The team will also work to increase enrollment in the program from 160 in 2022-2023 to 250 in 2023-2024 and create a guide for establishing dual enrollment vocational and technical education courses for organizations. of the whole state.

Jake Gleghorn, director of strategic initiatives at the New Orleans Career Center, said the team — which is made up entirely of employees of nonprofit community organizations — will create a list of resources to help students and their families choose the way that suits them best. He noted that the team partnership will help the four nonprofit organizations work together so they can reach more students.

“How can we work together and plan and design what this system looks like and grow enrollment together rather than competing for places and students?” he said.

An Austin, Texas initiative called Scalable Success aims to expand the Texas Pathways in Technology Early College High School (P-TECH) program – which allows students to receive both a high school diploma, a technical diploma and/or an associate degree – to reach more students across the state.

Organizations represented on the Texas team include E3 Alliance, an educational collaboration in Austin; the Austin Community College District; four independent school districts; and others. Creslond Fannin, executive director of Austin Independent School District Early and P-TECH High School, said Austin Community College will serve more than 1,000 students through a program that will allow them to enter the workforce while making their degrees stackable so that they can pursue higher education if they wish.

The Gates Foundation’s new grant program was specifically designed to help more black and Latino students earn post-secondary degrees, Allan said. About 60% of black and Latino high school graduates immediately enroll in a post-secondary program, according to foundation data. Of those who enroll, only 38% of black students and 46% of Latino students earn a post-secondary degree or certification within six years.

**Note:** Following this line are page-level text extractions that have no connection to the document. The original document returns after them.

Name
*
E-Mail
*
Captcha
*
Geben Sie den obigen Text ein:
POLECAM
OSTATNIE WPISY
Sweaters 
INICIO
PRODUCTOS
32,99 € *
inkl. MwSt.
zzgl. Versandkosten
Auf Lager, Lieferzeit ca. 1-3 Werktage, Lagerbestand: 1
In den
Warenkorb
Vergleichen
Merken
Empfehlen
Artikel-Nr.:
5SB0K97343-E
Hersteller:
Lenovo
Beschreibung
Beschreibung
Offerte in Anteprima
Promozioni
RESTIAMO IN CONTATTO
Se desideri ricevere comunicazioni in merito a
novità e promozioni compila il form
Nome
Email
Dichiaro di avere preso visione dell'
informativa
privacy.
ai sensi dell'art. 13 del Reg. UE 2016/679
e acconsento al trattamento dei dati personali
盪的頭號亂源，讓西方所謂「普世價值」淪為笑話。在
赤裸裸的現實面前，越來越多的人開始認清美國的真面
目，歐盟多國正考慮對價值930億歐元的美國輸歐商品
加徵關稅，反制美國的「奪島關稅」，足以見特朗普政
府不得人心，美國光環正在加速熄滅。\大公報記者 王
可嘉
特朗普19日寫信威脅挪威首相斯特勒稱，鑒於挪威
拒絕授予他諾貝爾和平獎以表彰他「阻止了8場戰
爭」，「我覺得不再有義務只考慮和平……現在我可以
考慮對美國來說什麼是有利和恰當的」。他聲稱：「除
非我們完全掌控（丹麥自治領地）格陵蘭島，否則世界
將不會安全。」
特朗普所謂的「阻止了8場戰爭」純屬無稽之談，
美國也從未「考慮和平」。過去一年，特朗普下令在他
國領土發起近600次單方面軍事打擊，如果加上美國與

“This work has become even more urgent in the face of COVID-19, which has laid bare the inequities in our education and workforce systems and illustrated the stark differences in which students access these learning experiences. learning and supports to maintain the high school’s momentum. in post-secondary education and work and who don’t,” said Allan. “In particular, we see many Black and Latino college students and students from low-income backgrounds postponing their dreams and pulling out of their journey to take jobs to support their families and juggle other responsibilities.”

Martha Parham, senior vice president of public relations at the American Association of Community Colleges, said she was happy to see the announcement of the grants. She added that anything higher education can do to clear pathways to completion is important.

“At AACC, we know that access is not enough,” Parham said. “We need to make sure that students are able to succeed and really create models, processes and systems that enable this. So we’re thrilled whenever we can pave the way for success.